Remove too much humanity from freight, and you risk eroding the relationships that make the business work.
What About AI Voice and Self-Driving Trucks?
Bigger disruptions are coming. AI voice agents are improving quickly, and autonomous driving is already being tested in real-world environments. Freight, like many other industries, will inevitably feel the ripple effects of these innovations over time.
That said, semi-truck automation still faces significant real-world complexity: loading and unloading complexities, flatbed and over-dimensional load requirements, physical securement, accident liability, and the reality that freight has always been an industry where people can build something from the ground up with relatively low barriers to entry.
Human expertise, grit, and judgment aren’t going away anytime soon.
The Bottom Line
The future of freight brokerage isn’t humans vs. AI…it’s humans who know how to use AI well.
The brokerages that pull ahead will be the ones who know what to automate, what to protect, and how to use technology to make their best people better.
This post was adapted from recent episodes of Inside Freight featuring Nick Beukema, VP of Technology at Fifth Wheel Freight. Listen to the full episodes on Spotify, Apple Podcasts, or YouTube.
Frequently Asked Questions: AI in Freight Brokerages
What tasks should freight brokerages automate with AI?
Freight brokerages would benefit from starting by automating document processing, data extraction, back-office accounting workflows, meeting notes, internal knowledge management, and more. These tasks are repetitive and rule-based, making them low-risk, high-ROI candidates for AI. This frees up brokers to focus on relationships and complex, creative problem-solving.
Should freight brokerages automate rate negotiation?
Not entirely. Rate negotiation in freight brokerage should remain human-led. It involves carrier relationships, historical trust, urgency, and context that AI tools can’t replicate. Knowing when to flex on a rate because of a long-term carrier relationship, for example, requires judgment that goes beyond data.

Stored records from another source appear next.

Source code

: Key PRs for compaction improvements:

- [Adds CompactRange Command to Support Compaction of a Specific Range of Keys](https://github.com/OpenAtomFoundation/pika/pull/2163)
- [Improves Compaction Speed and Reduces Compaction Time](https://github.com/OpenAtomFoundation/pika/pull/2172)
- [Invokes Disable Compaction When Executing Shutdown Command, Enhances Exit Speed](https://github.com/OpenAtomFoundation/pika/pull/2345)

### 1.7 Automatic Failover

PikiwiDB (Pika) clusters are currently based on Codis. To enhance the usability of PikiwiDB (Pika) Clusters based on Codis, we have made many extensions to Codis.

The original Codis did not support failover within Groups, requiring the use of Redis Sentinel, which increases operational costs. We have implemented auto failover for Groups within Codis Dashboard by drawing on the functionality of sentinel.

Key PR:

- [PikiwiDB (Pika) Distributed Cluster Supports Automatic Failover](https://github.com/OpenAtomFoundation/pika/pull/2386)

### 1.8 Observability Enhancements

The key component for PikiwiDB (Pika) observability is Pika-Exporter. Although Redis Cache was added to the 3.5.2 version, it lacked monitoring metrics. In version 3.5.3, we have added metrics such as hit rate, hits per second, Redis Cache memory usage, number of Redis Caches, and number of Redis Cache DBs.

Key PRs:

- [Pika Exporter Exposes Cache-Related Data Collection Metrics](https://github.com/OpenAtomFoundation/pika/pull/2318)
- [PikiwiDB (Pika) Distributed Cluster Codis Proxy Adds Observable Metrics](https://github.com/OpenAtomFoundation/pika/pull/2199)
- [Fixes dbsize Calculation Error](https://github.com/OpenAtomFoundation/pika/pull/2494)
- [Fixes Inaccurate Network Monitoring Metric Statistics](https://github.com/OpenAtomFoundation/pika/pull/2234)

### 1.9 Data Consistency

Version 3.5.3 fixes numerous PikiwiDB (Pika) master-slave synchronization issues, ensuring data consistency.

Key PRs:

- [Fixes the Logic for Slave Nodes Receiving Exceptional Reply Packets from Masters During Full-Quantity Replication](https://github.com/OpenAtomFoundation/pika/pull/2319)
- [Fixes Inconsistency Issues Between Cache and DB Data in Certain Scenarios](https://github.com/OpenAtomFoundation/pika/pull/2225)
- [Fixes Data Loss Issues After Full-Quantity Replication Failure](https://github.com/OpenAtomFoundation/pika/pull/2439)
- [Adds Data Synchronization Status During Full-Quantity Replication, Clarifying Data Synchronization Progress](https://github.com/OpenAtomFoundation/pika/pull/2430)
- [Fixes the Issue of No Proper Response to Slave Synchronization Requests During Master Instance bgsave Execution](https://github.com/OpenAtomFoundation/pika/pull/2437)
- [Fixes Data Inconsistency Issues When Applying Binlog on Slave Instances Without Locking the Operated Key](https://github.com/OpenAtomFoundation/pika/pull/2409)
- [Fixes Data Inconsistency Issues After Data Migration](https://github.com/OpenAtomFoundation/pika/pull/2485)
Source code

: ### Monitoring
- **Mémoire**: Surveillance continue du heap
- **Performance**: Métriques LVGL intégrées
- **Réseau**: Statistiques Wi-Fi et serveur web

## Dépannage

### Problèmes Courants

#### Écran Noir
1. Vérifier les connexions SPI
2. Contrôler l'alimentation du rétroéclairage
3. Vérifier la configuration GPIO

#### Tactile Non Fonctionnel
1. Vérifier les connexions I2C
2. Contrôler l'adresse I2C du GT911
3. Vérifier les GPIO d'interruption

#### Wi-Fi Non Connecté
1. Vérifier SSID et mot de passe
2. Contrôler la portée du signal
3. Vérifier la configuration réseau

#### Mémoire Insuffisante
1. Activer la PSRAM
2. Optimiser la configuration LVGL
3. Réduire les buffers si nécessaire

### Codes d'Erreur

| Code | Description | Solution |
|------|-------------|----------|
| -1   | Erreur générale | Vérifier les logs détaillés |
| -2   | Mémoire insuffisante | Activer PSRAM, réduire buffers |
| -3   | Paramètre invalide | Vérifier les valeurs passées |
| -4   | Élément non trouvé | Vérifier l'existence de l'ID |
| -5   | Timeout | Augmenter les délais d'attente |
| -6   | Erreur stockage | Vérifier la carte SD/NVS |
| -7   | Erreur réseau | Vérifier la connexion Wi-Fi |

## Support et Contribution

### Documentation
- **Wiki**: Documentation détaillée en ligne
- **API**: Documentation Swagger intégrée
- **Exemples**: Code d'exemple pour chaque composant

Will AI replace freight brokers?
Unlikely in the near term. AI is best used to remove non-human work so brokers can focus on service, relationships, and complex problem-solving. These are areas where human skills remain essential.
What’s the biggest mistake brokerages make with AI adoption?
The biggest mistake freight brokerages make with AI adoption is automating customer-facing or relationship-driven areas of the business before addressing internal inefficiencies first. Back-office and administrative automation often offers faster, lower-risk ROI. Moving too quickly into sales outreach or recruiting automation risks eroding the human experience that differentiates strong brokerages.
How is AI changing freight brokerage?
AI is changing freight brokerages in several ways. First, by automating the repetitive, administrative work that used to consume broker time, things like document processing, data extraction, and back-office workflows. That shift is freeing brokers to focus on what actually moves the needle: carrier relationships, customer service, and complex problem-solving.
At the same time, AI is lowering the barrier to freight tech. Capabilities that once required enterprise-level investment are now more accessible to smaller, more agile brokerages. This means the competitive edge is shifting away from who has the biggest tools or largest budget and toward who use the tools best.